Why does a loop antenna not measure the differential magnetic field?
Electromagnetic waves, when they are far from the source, and far from electrically conductive or ferromagnetic materials, have electric field and magnetic field components that are related to one another by the relationship
$$E = \sqrt{\frac{\mu}{\epsilon}}H$$
It is only in "near fields" that the \$E\$ and \$H\$ components can vary independently.
So, when one is measuring a "far field" it doesn't matter whether one measures the \$E\$ field, or the \$H\$ field, or some combination of the two.
When one is measuring a "near field", with a loop antenna, the type of loop antenna makes a difference.
There are "small" loop antennas and "large" loop antennas. The "large" variety have a loop perimeter that is approximately one wavelength of the frequency of interest.
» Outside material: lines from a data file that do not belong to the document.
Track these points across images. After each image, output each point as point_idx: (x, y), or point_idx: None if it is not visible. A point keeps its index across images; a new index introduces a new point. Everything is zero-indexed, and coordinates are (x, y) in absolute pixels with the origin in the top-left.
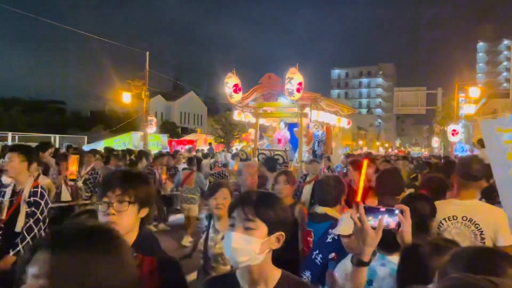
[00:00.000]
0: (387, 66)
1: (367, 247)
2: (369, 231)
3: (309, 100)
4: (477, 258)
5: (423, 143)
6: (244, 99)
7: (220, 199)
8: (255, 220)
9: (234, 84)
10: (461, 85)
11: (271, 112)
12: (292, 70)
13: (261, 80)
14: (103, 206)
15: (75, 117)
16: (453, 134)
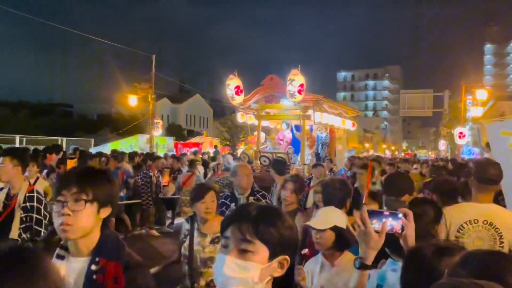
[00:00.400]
0: (393, 68)
1: (370, 251)
2: (373, 234)
3: (312, 102)
4: (487, 261)
5: (430, 146)
6: (246, 101)
7: (209, 203)
8: (253, 241)
9: (235, 86)
10: (468, 88)
11: (273, 114)
12: (294, 71)
13: (263, 82)
14: (56, 206)
15: (82, 120)
16: (460, 137)
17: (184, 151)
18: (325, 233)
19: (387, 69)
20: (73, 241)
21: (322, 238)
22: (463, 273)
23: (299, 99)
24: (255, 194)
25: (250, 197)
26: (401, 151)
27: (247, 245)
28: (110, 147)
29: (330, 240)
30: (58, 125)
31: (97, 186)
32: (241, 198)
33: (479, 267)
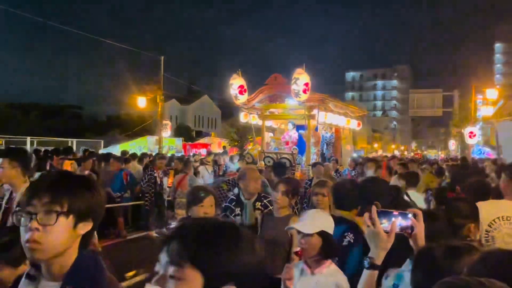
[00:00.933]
0: (402, 68)
1: (380, 251)
2: (382, 234)
3: (317, 101)
4: (505, 261)
5: (440, 146)
6: (250, 100)
7: (208, 207)
8: (183, 267)
9: (239, 85)
10: (478, 87)
11: (277, 114)
12: (298, 70)
13: (267, 81)
14: (24, 218)
15: (91, 122)
16: (470, 137)
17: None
18: (312, 238)
19: (396, 68)
20: (44, 262)
21: (308, 244)
22: (482, 272)
23: (304, 98)
24: (262, 199)
25: (257, 202)
26: (410, 151)
27: (176, 272)
28: (120, 149)
29: (316, 246)
30: (68, 126)
31: (74, 196)
32: (247, 203)
33: (497, 266)
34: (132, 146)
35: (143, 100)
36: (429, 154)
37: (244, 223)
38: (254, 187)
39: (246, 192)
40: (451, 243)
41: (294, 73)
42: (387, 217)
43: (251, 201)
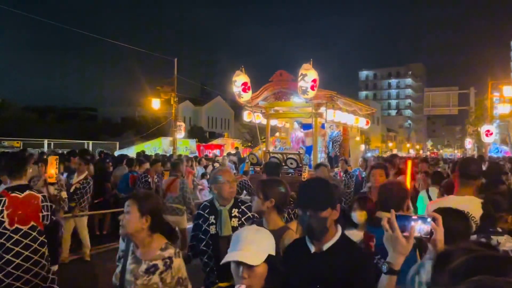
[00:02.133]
0: (416, 66)
1: (398, 255)
2: (401, 239)
3: (325, 98)
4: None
5: (456, 145)
6: (254, 98)
7: None
8: None
9: (242, 82)
10: (494, 84)
11: (283, 112)
12: (305, 66)
13: (272, 78)
14: None
15: (106, 124)
16: (487, 135)
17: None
18: (257, 268)
19: (410, 67)
20: None
21: (253, 277)
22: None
23: (312, 95)
24: (239, 205)
25: (233, 209)
26: (426, 150)
27: None
28: (135, 150)
29: (262, 278)
30: (84, 129)
31: None
32: (222, 210)
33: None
34: (147, 147)
35: (157, 101)
36: (445, 153)
37: (220, 234)
38: (229, 192)
39: (220, 197)
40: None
41: (300, 69)
42: (406, 221)
43: (227, 208)
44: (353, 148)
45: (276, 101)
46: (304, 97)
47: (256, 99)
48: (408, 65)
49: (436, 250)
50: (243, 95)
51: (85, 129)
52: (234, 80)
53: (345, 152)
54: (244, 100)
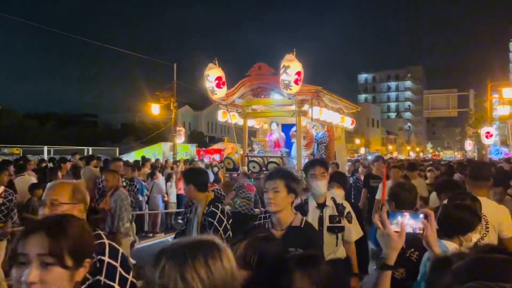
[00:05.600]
0: (415, 68)
1: (391, 251)
2: (392, 235)
3: (310, 94)
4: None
5: (456, 146)
6: (229, 95)
7: None
8: None
9: (216, 77)
10: (494, 86)
11: (261, 111)
12: (288, 57)
13: (250, 72)
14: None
15: (106, 130)
16: (487, 137)
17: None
18: None
19: (409, 69)
20: None
21: None
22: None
23: (296, 90)
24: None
25: None
26: (426, 152)
27: None
28: (134, 156)
29: None
30: (84, 135)
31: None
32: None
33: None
34: (147, 153)
35: (157, 107)
36: (446, 155)
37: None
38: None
39: None
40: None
41: (283, 60)
42: (397, 217)
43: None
44: (338, 151)
45: (254, 99)
46: (286, 92)
47: (231, 96)
48: (407, 67)
49: (430, 247)
50: (217, 91)
51: (85, 136)
52: (207, 74)
53: (330, 154)
54: (218, 97)
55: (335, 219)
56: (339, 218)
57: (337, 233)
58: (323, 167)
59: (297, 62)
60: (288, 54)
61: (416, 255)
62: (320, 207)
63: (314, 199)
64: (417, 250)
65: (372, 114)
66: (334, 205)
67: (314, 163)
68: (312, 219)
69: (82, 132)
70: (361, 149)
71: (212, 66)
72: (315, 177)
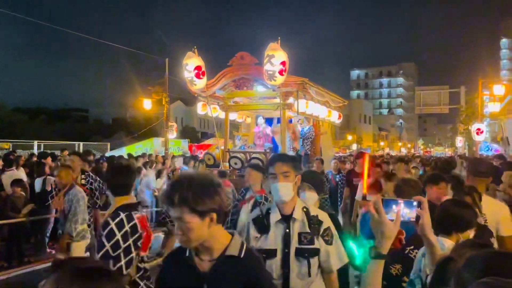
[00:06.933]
0: (407, 65)
1: (385, 240)
2: (387, 223)
3: (295, 86)
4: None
5: (447, 143)
6: (209, 86)
7: None
8: None
9: (196, 66)
10: (485, 83)
11: (244, 104)
12: (272, 45)
13: (232, 61)
14: None
15: (97, 125)
16: (477, 133)
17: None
18: None
19: (401, 66)
20: None
21: None
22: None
23: (280, 81)
24: None
25: None
26: (417, 148)
27: None
28: (126, 151)
29: None
30: (75, 130)
31: None
32: None
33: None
34: (139, 148)
35: (149, 102)
36: (436, 152)
37: None
38: None
39: None
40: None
41: (267, 49)
42: (392, 205)
43: None
44: (324, 146)
45: (236, 90)
46: (270, 83)
47: (212, 87)
48: (399, 64)
49: (425, 236)
50: (196, 81)
51: (76, 130)
52: (185, 63)
53: (316, 150)
54: (197, 88)
55: (306, 238)
56: (311, 236)
57: (308, 259)
58: (286, 164)
59: (282, 51)
60: (273, 43)
61: (415, 252)
62: (286, 220)
63: (278, 209)
64: (416, 248)
65: (364, 110)
66: (306, 217)
67: (274, 160)
68: (274, 238)
69: (72, 127)
70: (353, 145)
71: (191, 54)
72: (275, 178)
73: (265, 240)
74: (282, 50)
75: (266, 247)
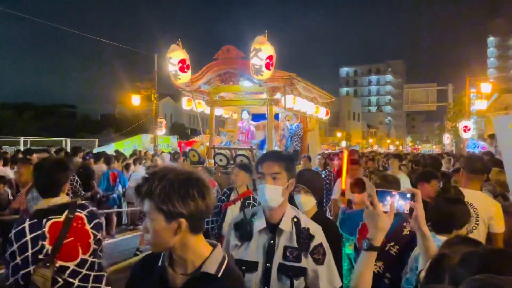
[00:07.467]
0: (396, 63)
1: (379, 232)
2: (382, 215)
3: (282, 81)
4: (486, 260)
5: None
6: (194, 80)
7: None
8: None
9: (180, 59)
10: (472, 81)
11: (230, 99)
12: (259, 39)
13: (217, 55)
14: None
15: (85, 121)
16: (464, 131)
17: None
18: None
19: (390, 63)
20: None
21: None
22: (463, 273)
23: (267, 76)
24: None
25: None
26: (405, 145)
27: None
28: (114, 147)
29: None
30: (62, 126)
31: None
32: None
33: (479, 266)
34: (127, 144)
35: (137, 98)
36: (424, 149)
37: None
38: None
39: None
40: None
41: (253, 42)
42: (386, 197)
43: None
44: (312, 143)
45: (222, 85)
46: (257, 78)
47: (197, 81)
48: (388, 61)
49: (418, 228)
50: (180, 75)
51: (63, 127)
52: (169, 56)
53: (304, 147)
54: (182, 82)
55: (292, 254)
56: (298, 253)
57: (292, 278)
58: (277, 164)
59: (269, 45)
60: (259, 36)
61: (395, 249)
62: (272, 229)
63: (264, 216)
64: (397, 244)
65: (353, 107)
66: (295, 229)
67: (264, 158)
68: (255, 248)
69: (60, 123)
70: (342, 142)
71: (175, 47)
72: (262, 179)
73: (246, 250)
74: (269, 44)
75: (246, 258)
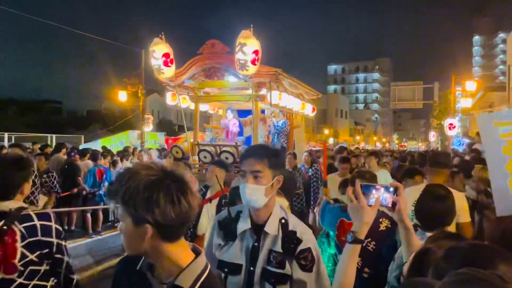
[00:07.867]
0: (383, 61)
1: (364, 225)
2: (366, 208)
3: (268, 77)
4: (470, 254)
5: (420, 137)
6: (178, 75)
7: None
8: None
9: (164, 53)
10: (457, 79)
11: (215, 95)
12: (244, 33)
13: (202, 49)
14: None
15: (71, 117)
16: (450, 128)
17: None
18: None
19: (377, 61)
20: None
21: None
22: (447, 267)
23: (253, 71)
24: None
25: None
26: (392, 142)
27: None
28: (101, 144)
29: None
30: (48, 122)
31: None
32: None
33: (462, 260)
34: (114, 141)
35: (124, 94)
36: (410, 146)
37: None
38: None
39: None
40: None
41: (238, 37)
42: (370, 191)
43: None
44: (298, 140)
45: (207, 80)
46: (242, 73)
47: (181, 76)
48: (375, 59)
49: (401, 221)
50: (164, 69)
51: (49, 122)
52: (152, 50)
53: (290, 144)
54: (166, 77)
55: (276, 259)
56: (282, 258)
57: (274, 285)
58: (260, 162)
59: (255, 39)
60: (245, 30)
61: (372, 245)
62: (256, 231)
63: (249, 215)
64: (374, 240)
65: (341, 105)
66: (281, 232)
67: (246, 154)
68: (239, 250)
69: (45, 119)
70: (329, 139)
71: (158, 41)
72: (244, 177)
73: (229, 251)
74: (254, 38)
75: (229, 260)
The "small" variety have a loop perimeter that is less than one half of a wavelength.
The "large" loop antennas have peak radiation (or reception) directions that are perpendicular to the plane of the loop. The peak radiation (or reception) directions of a "small" loop antenna are along the plane of the loop.
Now, importantly for your question, when a small loop antenna is receiving, it is driven more by the magnetic field than by the electric field, whereas a large loop antenna is driven by both electric and magnetic fields. A small loop antenna with a ferromagnetic core, known as a "loop stick", is almost exclusively driven by the magnetic field.
So, the answer to your question
Why does a loop antenna not measure the differential magnetic field?
The answer is, it can, if it is the right sort of loop antenna (i.e. "small" in relation to the wavelength). It will especially do so if it is a loop-stick antenna.
I am making the assumption that a loop antenna is essentially an inductive loop and behaves as such, please let me know if this is incorrect.
That is not correct for large loops. The get part of their energy from the H field, and part from the E field.
Knowing that the voltage (emf) across an inductor is proportional to the rate of change of magnetic field, why when we measure the voltage from a magnetic loop antenna are we not measuring the rate of change in time of the magnetic field rather than the magnetic field magnitude directly?
When you measure the voltage at the feedpoint of a small loop antenna, you are measuring the rate of change of the magnetic field, rather than its instantaneous value.
I am trying to understand the difference between conventional loop antennas and B-dots (magnetic differential field probes) but the physics seems to be the same.
Magnetic differential field probes are very "small" (relative to wavelength) loop antennas. So the effect of the electric field on them is "small" as well.